Live From The Direct Media Co-op: DMA Fears Do-Not-Mail Legislation

Apr 26, 2007 2:57 AM  By

With the impact of user-generated content such as blogs and YouTube at consumers’ fingertips, the future of direct mail is still The Direct Marketing Association’s biggest concern.

That’s because with consumers dictating what they want to read and when they want to read it, legislation such as do-not-mail could affect direct marketers more so than do-not-call initiatives, said DMA chairman Markus Wilhelm.

Speaking Wednesday at the Direct Media Client Conference and Co-op in White Plains, NY, Wilhelm said the fight to keep states, and ultimately the U.S. Government, from passing do-not-mail legislation could cost the trade group $10 million this year.

Wilhelm said he initially was not concerned because in 2005, just Hawaii, Missouri, and New York had drafted legislation, and Illinois followed suit last year. But since he became DMA’s chairman this year, 15 states are looking to pass legislation that would allow consumers to keep direct offers from their mailboxes.

“This makes me worry–new rules are going to make a difference in how we do our jobs,” Wilhelm said. “We are going to have to figure out how to deal with this.” The DMA has responded to proposed state legislations by forming a coalition with an unlikely ally, the U.S. Postal Service, to lobby at the state and U.S. levels about the importance of the medium, and how legislation can hurt marketers.

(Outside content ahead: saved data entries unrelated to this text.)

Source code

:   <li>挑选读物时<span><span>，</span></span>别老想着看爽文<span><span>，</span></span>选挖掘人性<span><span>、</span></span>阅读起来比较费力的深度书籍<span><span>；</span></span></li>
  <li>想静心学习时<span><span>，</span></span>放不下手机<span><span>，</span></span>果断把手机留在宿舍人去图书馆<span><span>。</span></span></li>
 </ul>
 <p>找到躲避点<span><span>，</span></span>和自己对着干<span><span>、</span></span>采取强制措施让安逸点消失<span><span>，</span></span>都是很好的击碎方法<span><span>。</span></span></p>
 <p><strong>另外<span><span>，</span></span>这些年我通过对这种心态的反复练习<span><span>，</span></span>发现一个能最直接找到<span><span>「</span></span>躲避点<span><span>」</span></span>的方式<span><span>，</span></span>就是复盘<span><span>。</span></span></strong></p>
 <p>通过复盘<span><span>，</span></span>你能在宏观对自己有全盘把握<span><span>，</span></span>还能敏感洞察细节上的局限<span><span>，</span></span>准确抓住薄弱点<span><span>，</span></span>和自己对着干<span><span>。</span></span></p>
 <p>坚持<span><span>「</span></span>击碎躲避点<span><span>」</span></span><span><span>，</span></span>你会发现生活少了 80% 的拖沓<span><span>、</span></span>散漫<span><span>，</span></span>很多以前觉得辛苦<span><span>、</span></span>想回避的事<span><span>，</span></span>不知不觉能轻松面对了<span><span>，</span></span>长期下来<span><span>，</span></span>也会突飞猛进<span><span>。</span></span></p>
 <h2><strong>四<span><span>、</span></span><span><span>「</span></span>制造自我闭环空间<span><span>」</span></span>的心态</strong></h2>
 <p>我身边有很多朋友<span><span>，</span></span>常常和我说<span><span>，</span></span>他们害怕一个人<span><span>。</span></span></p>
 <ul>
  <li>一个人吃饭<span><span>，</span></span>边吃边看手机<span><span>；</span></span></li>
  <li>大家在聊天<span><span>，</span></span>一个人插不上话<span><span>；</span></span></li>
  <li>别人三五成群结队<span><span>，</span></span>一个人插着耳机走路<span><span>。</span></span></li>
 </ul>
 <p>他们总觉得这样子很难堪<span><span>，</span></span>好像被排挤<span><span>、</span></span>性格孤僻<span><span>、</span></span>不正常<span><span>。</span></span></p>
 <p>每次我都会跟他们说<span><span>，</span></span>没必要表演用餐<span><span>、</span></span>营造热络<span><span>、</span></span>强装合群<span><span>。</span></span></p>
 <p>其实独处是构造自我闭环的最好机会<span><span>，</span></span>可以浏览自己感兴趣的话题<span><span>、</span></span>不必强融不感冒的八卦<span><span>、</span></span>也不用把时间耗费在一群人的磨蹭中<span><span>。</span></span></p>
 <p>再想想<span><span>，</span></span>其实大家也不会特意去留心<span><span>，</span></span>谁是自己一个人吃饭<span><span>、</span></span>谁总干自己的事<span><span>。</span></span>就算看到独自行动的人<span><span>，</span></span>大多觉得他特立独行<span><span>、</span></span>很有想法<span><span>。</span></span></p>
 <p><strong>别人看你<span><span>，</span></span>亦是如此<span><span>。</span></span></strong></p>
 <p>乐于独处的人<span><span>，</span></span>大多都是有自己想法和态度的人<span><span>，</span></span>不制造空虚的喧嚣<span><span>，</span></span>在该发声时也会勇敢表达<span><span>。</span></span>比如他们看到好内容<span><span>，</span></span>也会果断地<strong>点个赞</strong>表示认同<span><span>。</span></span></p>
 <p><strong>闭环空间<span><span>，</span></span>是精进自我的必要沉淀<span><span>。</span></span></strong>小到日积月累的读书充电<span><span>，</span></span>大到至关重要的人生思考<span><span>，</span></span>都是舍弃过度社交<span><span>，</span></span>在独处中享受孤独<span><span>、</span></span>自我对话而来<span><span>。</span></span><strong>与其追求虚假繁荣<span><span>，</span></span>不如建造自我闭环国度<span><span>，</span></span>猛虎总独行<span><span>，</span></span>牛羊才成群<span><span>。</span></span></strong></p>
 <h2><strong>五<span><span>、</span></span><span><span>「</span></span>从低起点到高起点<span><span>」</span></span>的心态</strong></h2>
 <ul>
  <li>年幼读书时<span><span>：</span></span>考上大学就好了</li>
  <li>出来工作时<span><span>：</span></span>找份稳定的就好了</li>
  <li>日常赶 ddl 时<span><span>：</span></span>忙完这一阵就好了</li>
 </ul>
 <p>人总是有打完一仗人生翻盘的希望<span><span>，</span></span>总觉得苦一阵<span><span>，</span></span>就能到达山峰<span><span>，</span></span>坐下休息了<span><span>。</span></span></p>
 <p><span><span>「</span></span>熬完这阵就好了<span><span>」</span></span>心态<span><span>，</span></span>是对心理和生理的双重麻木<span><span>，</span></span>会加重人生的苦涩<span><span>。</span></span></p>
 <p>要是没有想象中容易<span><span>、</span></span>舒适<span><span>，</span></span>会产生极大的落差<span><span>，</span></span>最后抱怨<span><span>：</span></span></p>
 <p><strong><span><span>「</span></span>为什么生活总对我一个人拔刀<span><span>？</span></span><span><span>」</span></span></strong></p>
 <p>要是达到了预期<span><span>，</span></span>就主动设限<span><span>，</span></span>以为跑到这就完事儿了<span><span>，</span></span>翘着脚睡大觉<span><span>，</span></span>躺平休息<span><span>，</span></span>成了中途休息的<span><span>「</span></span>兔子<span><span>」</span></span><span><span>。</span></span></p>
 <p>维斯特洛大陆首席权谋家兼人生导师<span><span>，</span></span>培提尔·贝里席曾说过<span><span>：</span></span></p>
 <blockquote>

But Wilhelm contends that technology is part of the reason consumers are asking their representatives to push for do-not-mail legislation. With that in mind, Wilhelm said that marketers need to focus more on what channels consumers prefer rather than sending messages in an irrelevant format.

“The days of push marketing are over,” Wilhelm said. “There is a change in consumer behavior because broadband has made so much more information available and so many more options for consumers to act on. Catalogs and direct mail will both be around forever, but consumer perception has changed and we need to become early adopters of this technology.”